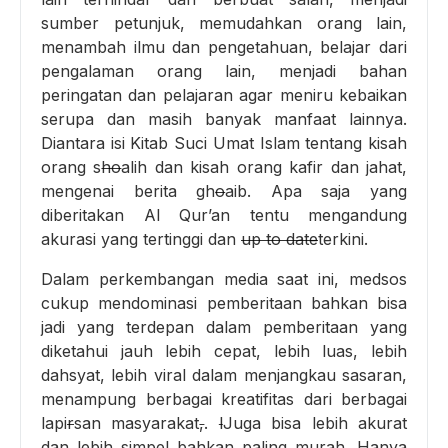
sumber petunjuk, memudahkan orang lain,
menambah ilmu dan pengetahuan, belajar dari
pengalaman orang lain, menjadi bahan
peringatan dan pelajaran agar meniru kebaikan
serupa dan masih banyak manfaat lainnya.
Diantara isi Kitab Suci Umat Islam tentang kisah
orang s
ho
alih dan kisah orang kafir dan jahat,
mengenai berita gh
o
aib. Apa saja yang
diberitakan Al Qur’an tentu mengandung
akurasi yang tertinggi dan
up to date
terkini.
Dalam perkembangan media saat ini, medsos
cukup mendominasi pemberitaan bahkan bisa
jadi yang terdepan dalam pemberitaan yang
diketahui jauh lebih cepat, lebih luas, lebih
dahsyat, lebih viral dalam menjangkau sasaran,
menampung berbagai kreatifitas dari berbagai
lapi
r
san masyarakat
,
.
l
Juga bisa lebih akurat
dan lebih simpel bahkan paling murah. Hanya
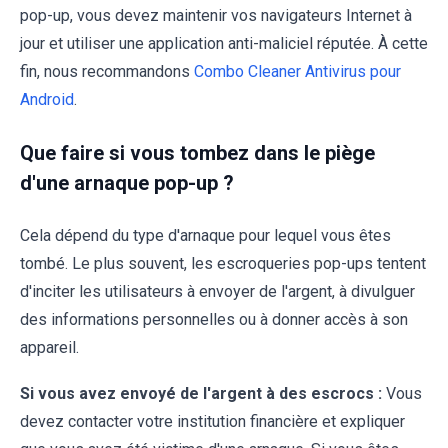
pop-up, vous devez maintenir vos navigateurs Internet à
jour et utiliser une application anti-maliciel réputée. À cette
fin, nous recommandons
Combo Cleaner Antivirus pour
Android
.
Que faire si vous tombez dans le piège
d'une arnaque pop-up ?
Cela dépend du type d'arnaque pour lequel vous êtes
tombé. Le plus souvent, les escroqueries pop-ups tentent
d'inciter les utilisateurs à envoyer de l'argent, à divulguer
des informations personnelles ou à donner accès à son
appareil.
Si vous avez envoyé de l'argent à des escrocs :
Vous
devez contacter votre institution financière et expliquer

WHAT THE TASK ASKS:
Reproduce the data above verbatim, minus any images.

REPLY TO THE EXERCISE:
sumber petunjuk, memudahkan orang lain,
menambah ilmu dan pengetahuan, belajar dari
pengalaman orang lain, menjadi bahan
peringatan dan pelajaran agar meniru kebaikan
serupa dan masih banyak manfaat lainnya.
Diantara isi Kitab Suci Umat Islam tentang kisah
orang s
ho
alih dan kisah orang kafir dan jahat,
mengenai berita gh
o
aib. Apa saja yang
diberitakan Al Qur’an tentu mengandung
akurasi yang tertinggi dan
up to date
terkini.
Dalam perkembangan media saat ini, medsos
cukup mendominasi pemberitaan bahkan bisa
jadi yang terdepan dalam pemberitaan yang
diketahui jauh lebih cepat, lebih luas, lebih
dahsyat, lebih viral dalam menjangkau sasaran,
menampung berbagai kreatifitas dari berbagai
lapi
r
san masyarakat
,
.
l
Juga bisa lebih akurat
dan lebih simpel bahkan paling murah. Hanya
pop-up, vous devez maintenir vos navigateurs Internet à
jour et utiliser une application anti-maliciel réputée. À cette
fin, nous recommandons
Combo Cleaner Antivirus pour
Android
.
Que faire si vous tombez dans le piège
d'une arnaque pop-up ?
Cela dépend du type d'arnaque pour lequel vous êtes
tombé. Le plus souvent, les escroqueries pop-ups tentent
d'inciter les utilisateurs à envoyer de l'argent, à divulguer
des informations personnelles ou à donner accès à son
appareil.
Si vous avez envoyé de l'argent à des escrocs :
Vous
devez contacter votre institution financière et expliquer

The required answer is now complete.